ACTIVITY ▸ Copy out all of the records below word for word, leaving out the pictures.

Chart understanding data:
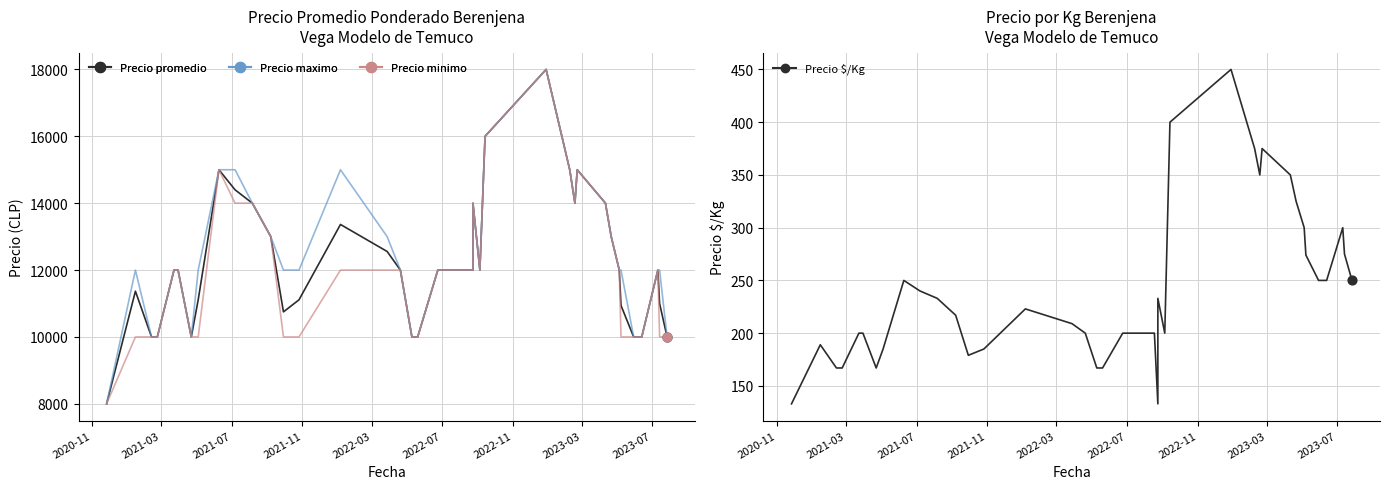

Which series contains the highest Y value?

Precio promedio ponderado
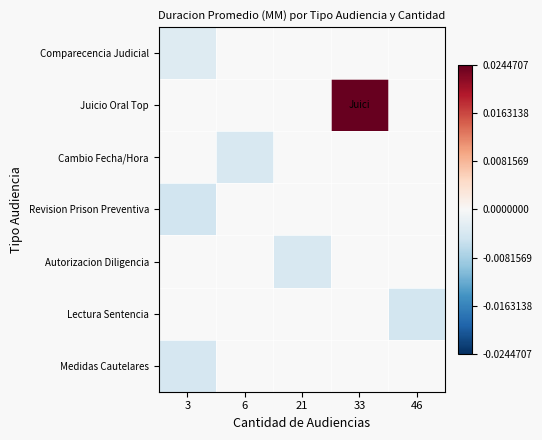

How many series are shown in this chart?

7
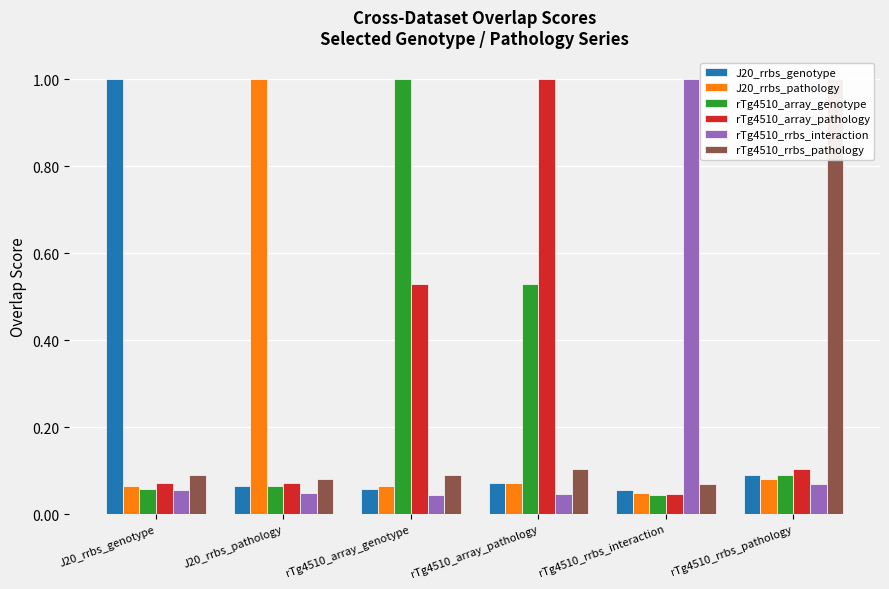

Rank the series by their maximum value, from highest to lowest.

J20_rrbs_genotype, J20_rrbs_pathology, rTg4510_array_genotype, rTg4510_array_pathology, rTg4510_rrbs_interaction, rTg4510_rrbs_pathology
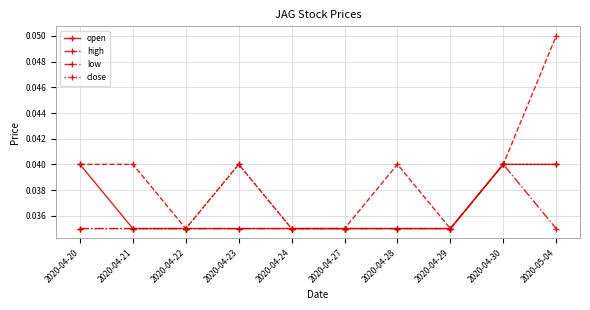

At which category is the sum across all series the highest?

2020-05-04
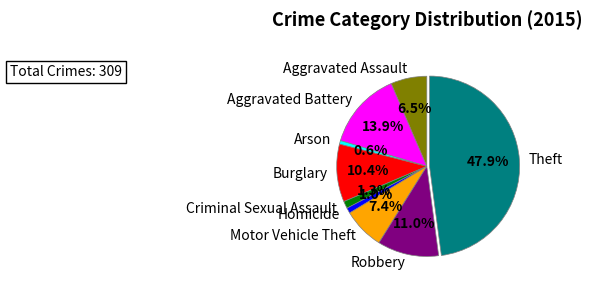

Between Robbery and Arson, which is larger?

Robbery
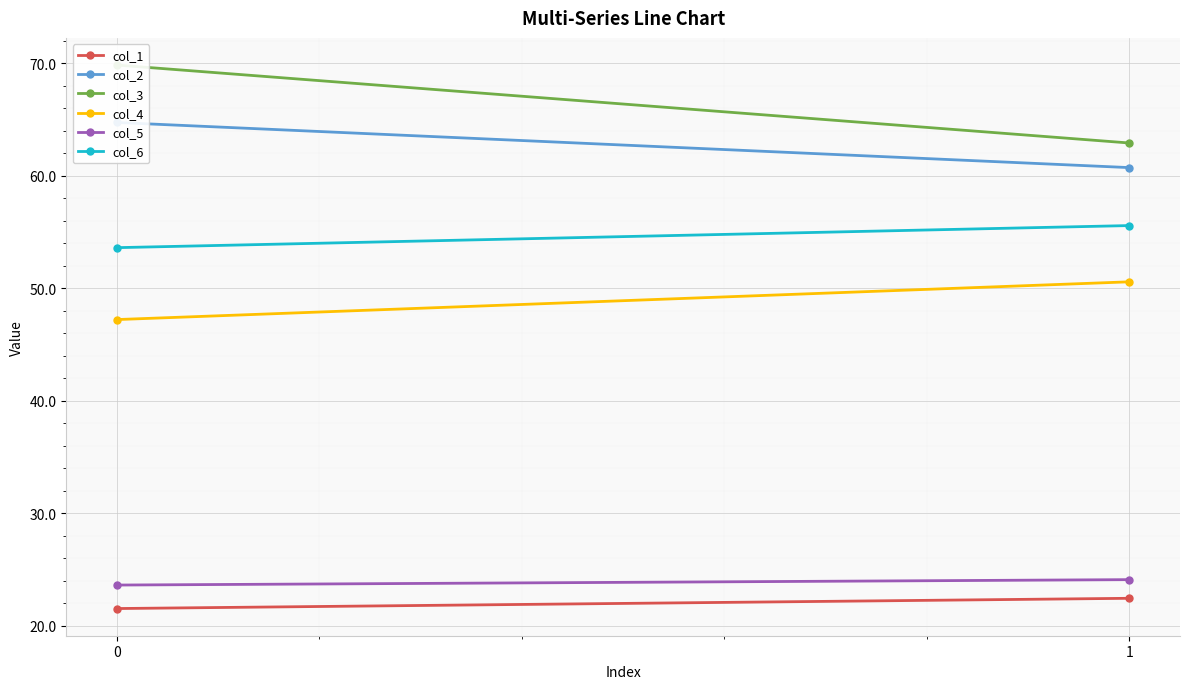

What is the spread (max minus min) of values at 1?

40.5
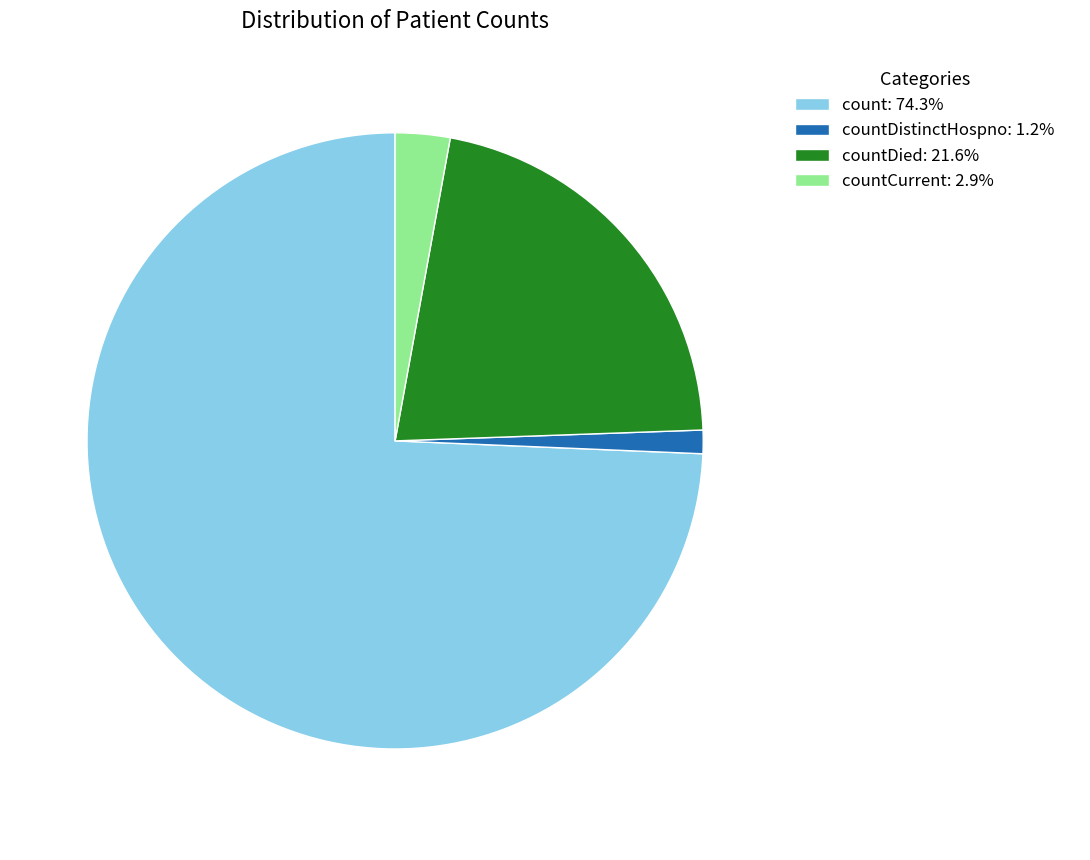

Does countDied: 21.6% account for over 50% of the chart?

No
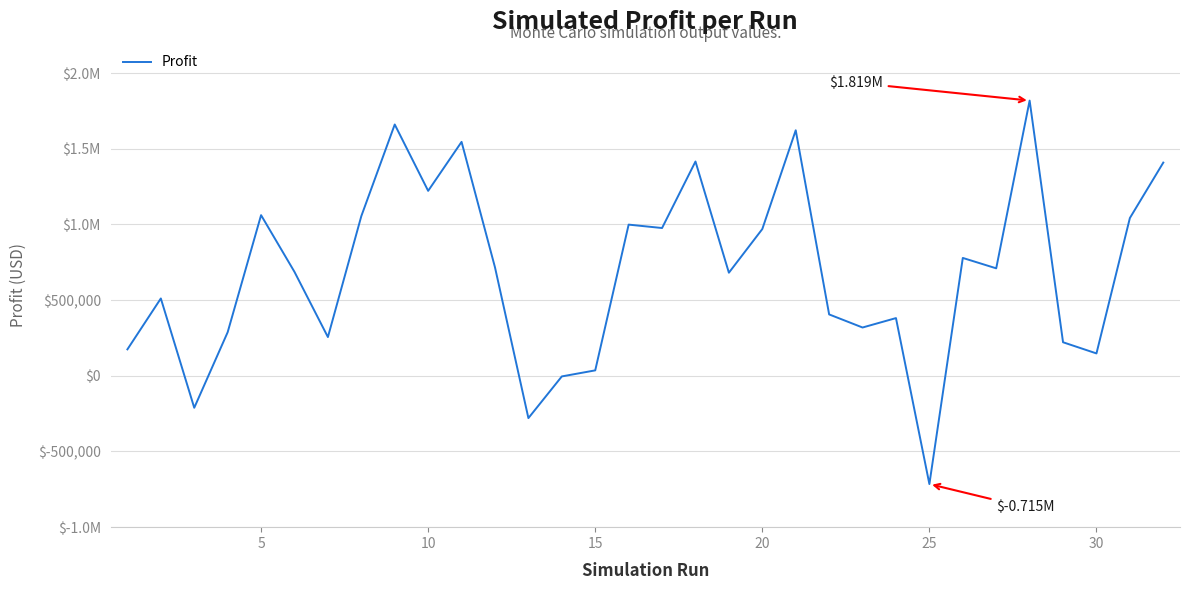

Does the chart have visible grid lines?

Yes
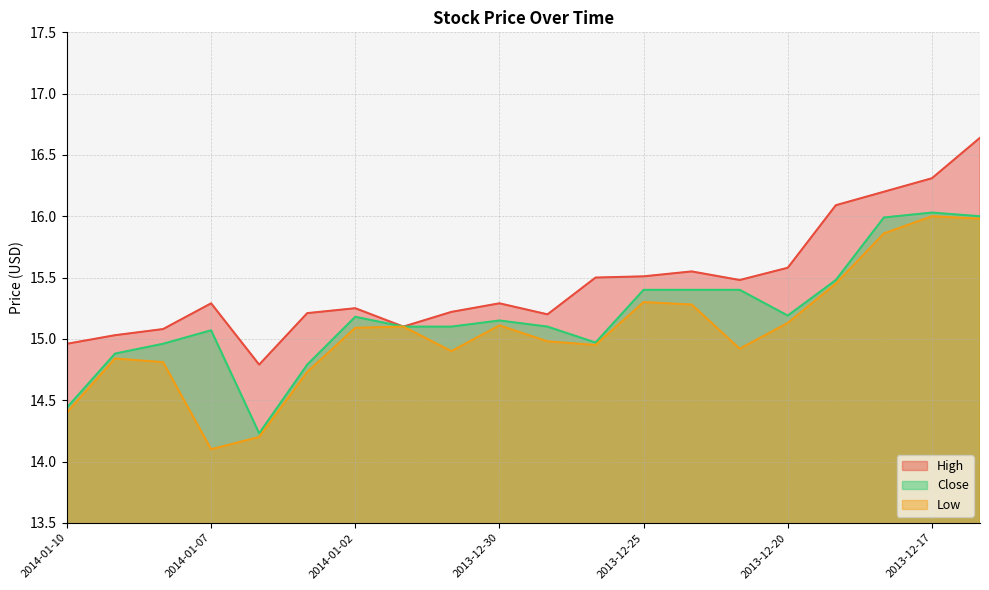

Reading left to right, transcribe all the data shown in this chart.

High: 15.0	15.0	15.1	15.3	14.8	15.2	15.2	15.1	15.2	15.3	15.2	15.5	15.5	15.6	15.5	15.6	16.1	16.2	16.3	16.6
Close: 14.4	14.9	15.0	15.1	14.2	14.8	15.2	15.1	15.1	15.2	15.1	15.0	15.4	15.4	15.4	15.2	15.5	16.0	16.0	16.0
Low: 14.4	14.8	14.8	14.1	14.2	14.7	15.1	15.1	14.9	15.1	15.0	14.9	15.3	15.3	14.9	15.1	15.4	15.9	16.0	16.0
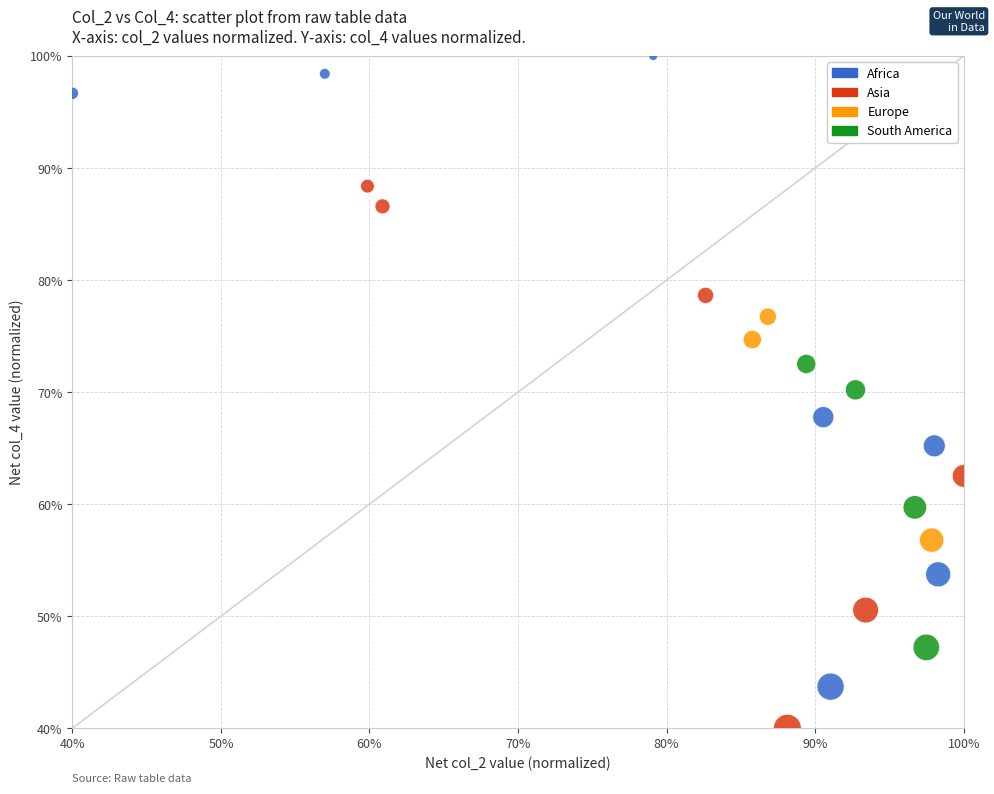

What is the range of X values (max minus min)?

60.0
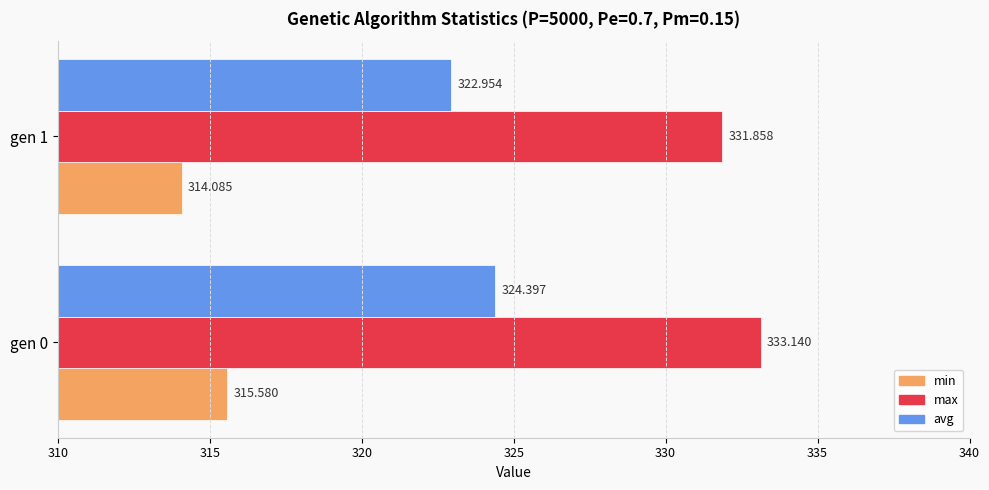

What is the difference between the maximum and minimum values in the min series?

1.5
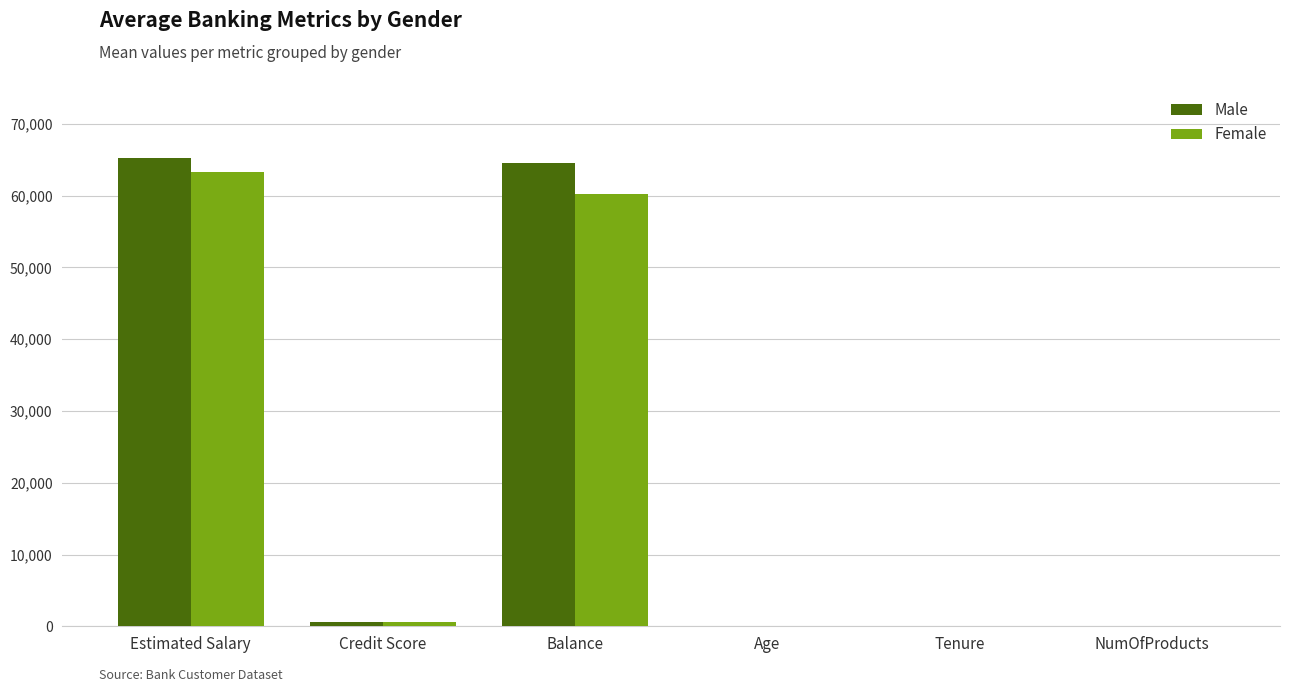

How many data points does each series have?

6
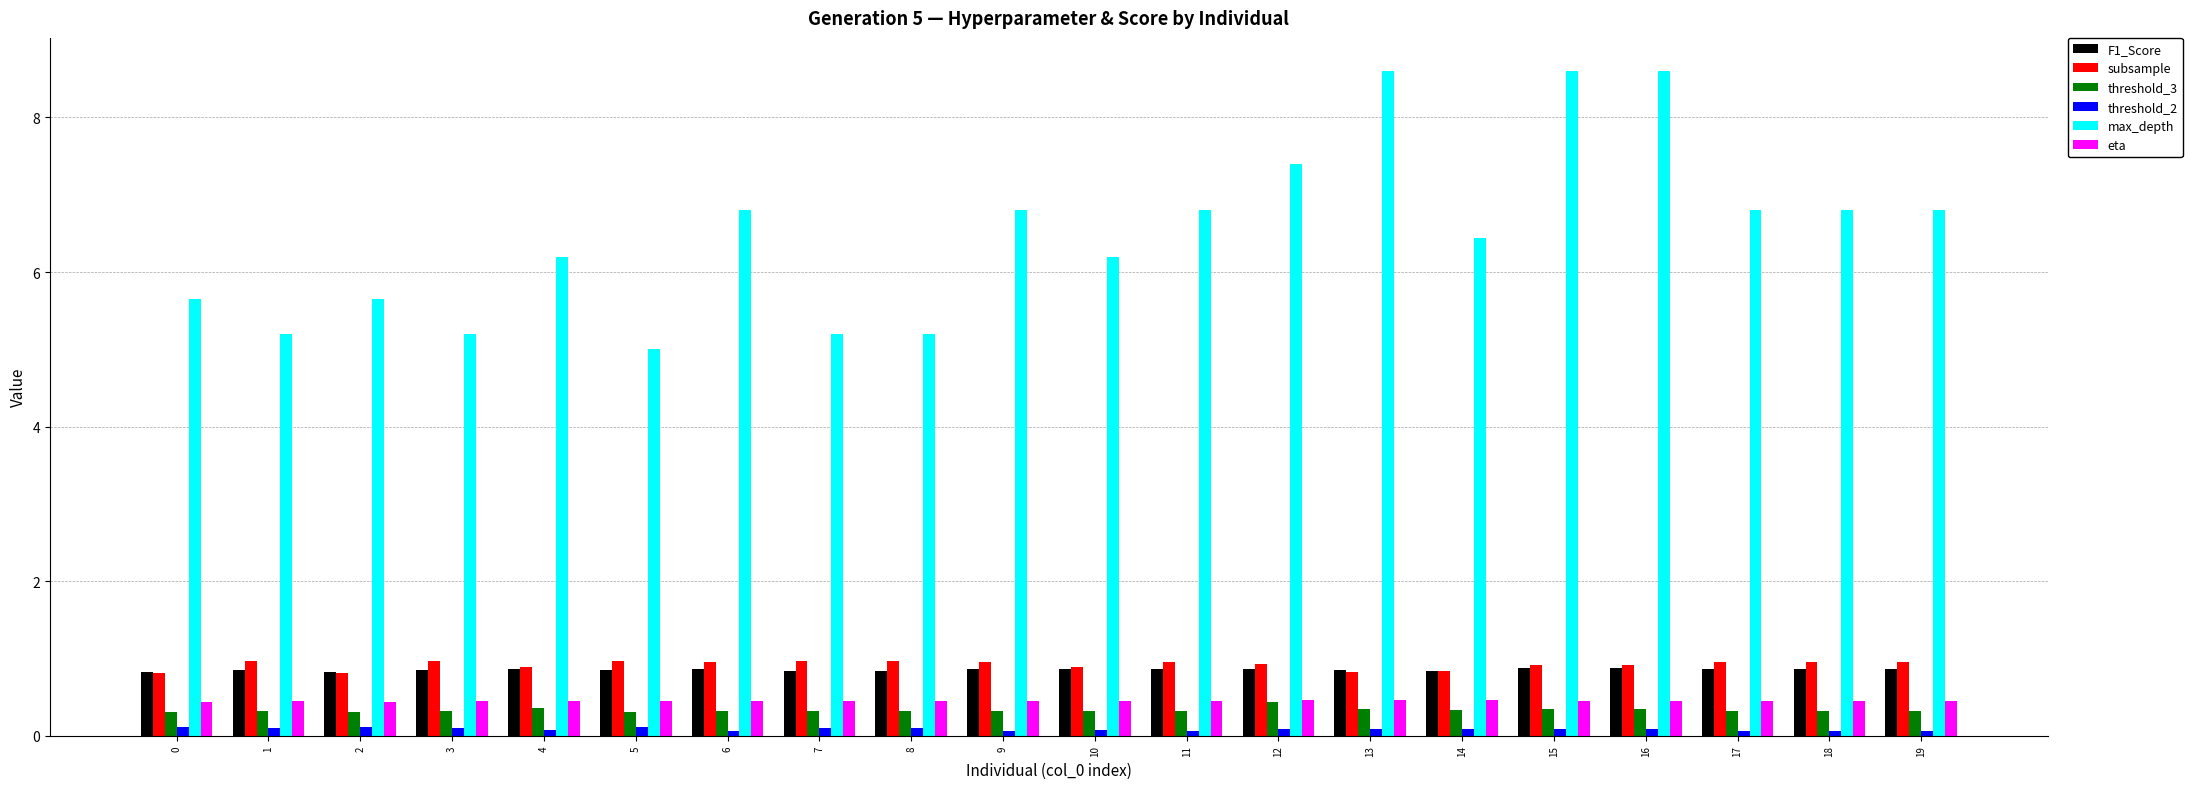

Which series has the largest total across all categories?

max_depth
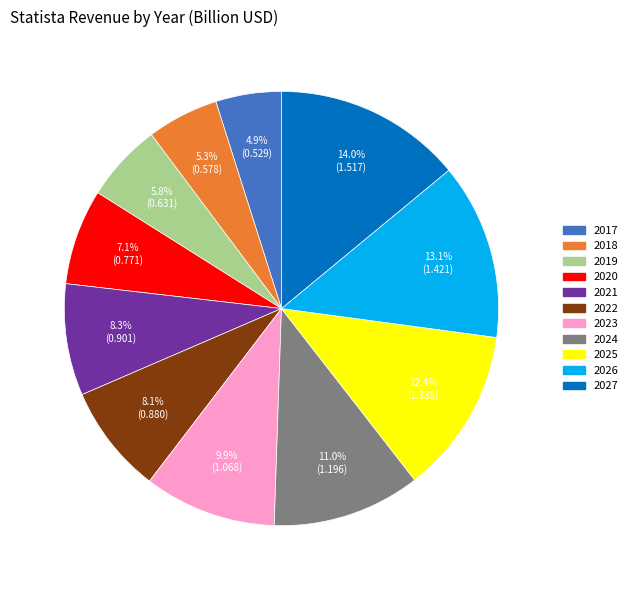

How many slices are in this pie chart?

11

SOLUTION BELOW ▸
Which series contains the highest Y value?

Precio promedio ponderado

How many series are shown in this chart?

7

Rank the series by their maximum value, from highest to lowest.

J20_rrbs_genotype, J20_rrbs_pathology, rTg4510_array_genotype, rTg4510_array_pathology, rTg4510_rrbs_interaction, rTg4510_rrbs_pathology

At which category is the sum across all series the highest?

2020-05-04

Between Robbery and Arson, which is larger?

Robbery

What is the spread (max minus min) of values at 1?

40.5

Does countDied: 21.6% account for over 50% of the chart?

No

Does the chart have visible grid lines?

Yes

Reading left to right, transcribe all the data shown in this chart.

High: 15.0	15.0	15.1	15.3	14.8	15.2	15.2	15.1	15.2	15.3	15.2	15.5	15.5	15.6	15.5	15.6	16.1	16.2	16.3	16.6
Close: 14.4	14.9	15.0	15.1	14.2	14.8	15.2	15.1	15.1	15.2	15.1	15.0	15.4	15.4	15.4	15.2	15.5	16.0	16.0	16.0
Low: 14.4	14.8	14.8	14.1	14.2	14.7	15.1	15.1	14.9	15.1	15.0	14.9	15.3	15.3	14.9	15.1	15.4	15.9	16.0	16.0

What is the range of X values (max minus min)?

60.0

What is the difference between the maximum and minimum values in the min series?

1.5

How many data points does each series have?

6

Which series has the largest total across all categories?

max_depth

How many slices are in this pie chart?

11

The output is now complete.